• [Stored data entries]:
________________
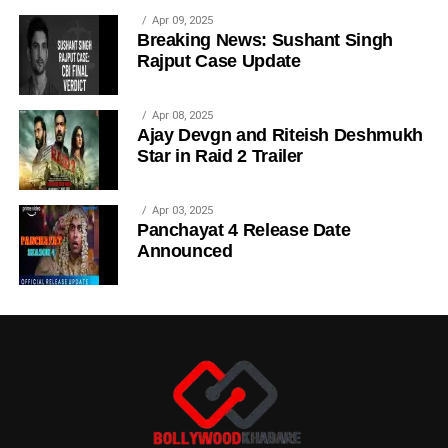
Apr 09, 2025
Breaking News: Sushant Singh
Rajput Case Update
Apr 08, 2025
Ajay Devgn and Riteish Deshmukh
Star in Raid 2 Trailer
Apr 03, 2025
Panchayat 4 Release Date
Announced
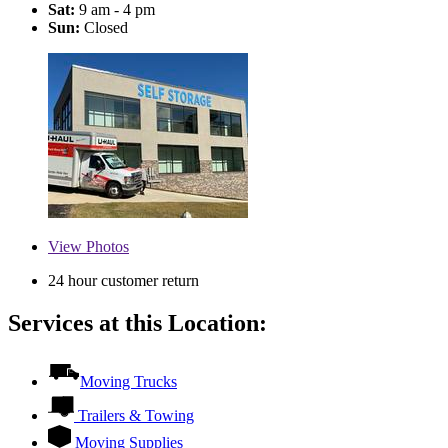
Sat:
9 am - 4 pm
Sun:
Closed
View
Photos
24 hour customer return
Services at this Location:
Moving Trucks
Trailers & Towing
Moving Supplies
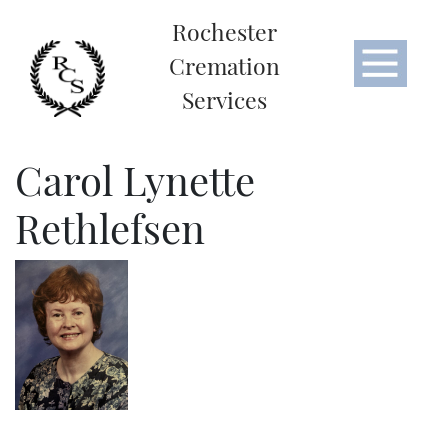
Rochester
Cremation
Services
Carol Lynette
Rethlefsen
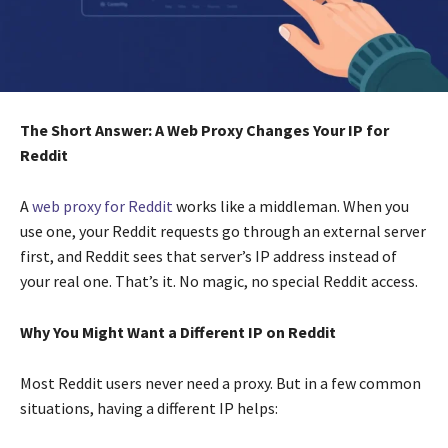
The Short Answer: A Web Proxy Changes Your IP for
Reddit
A
web proxy for Reddit
works like a middleman. When you
use one, your Reddit requests go through an external server
first, and Reddit sees that server’s IP address instead of
your real one. That’s it. No magic, no special Reddit access.
Why You Might Want a Different IP on Reddit
Most Reddit users never need a proxy. But in a few common
situations, having a different IP helps:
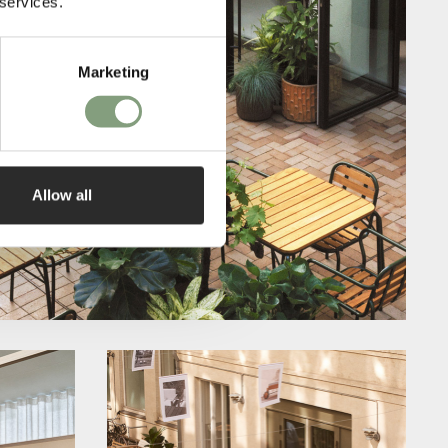
 services.
Marketing
Allow all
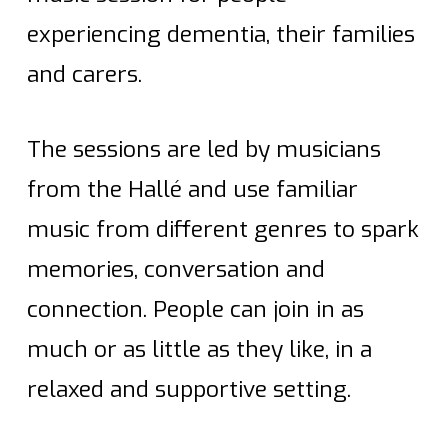
experiencing dementia, their families
and carers.
The sessions are led by musicians
from the Hallé and use familiar
music from different genres to spark
memories, conversation and
connection. People can join in as
much or as little as they like, in a
relaxed and supportive setting.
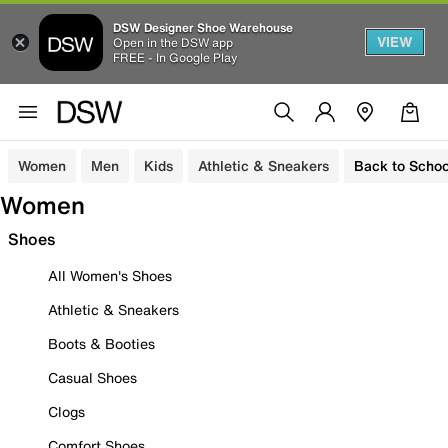
DSW Designer Shoe Warehouse
VIEW
Open in the DSW app
FREE - In Google Play
Women
Men
Kids
Athletic & Sneakers
Back to Schoo
Women
Shoes
All Women's Shoes
Athletic & Sneakers
Boots & Booties
Casual Shoes
Clogs
Comfort Shoes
________________
Pick out every line in the rows above that contains the word "server", and copy each one.

use one, your Reddit requests go through an external server
first, and Reddit sees that server’s IP address instead of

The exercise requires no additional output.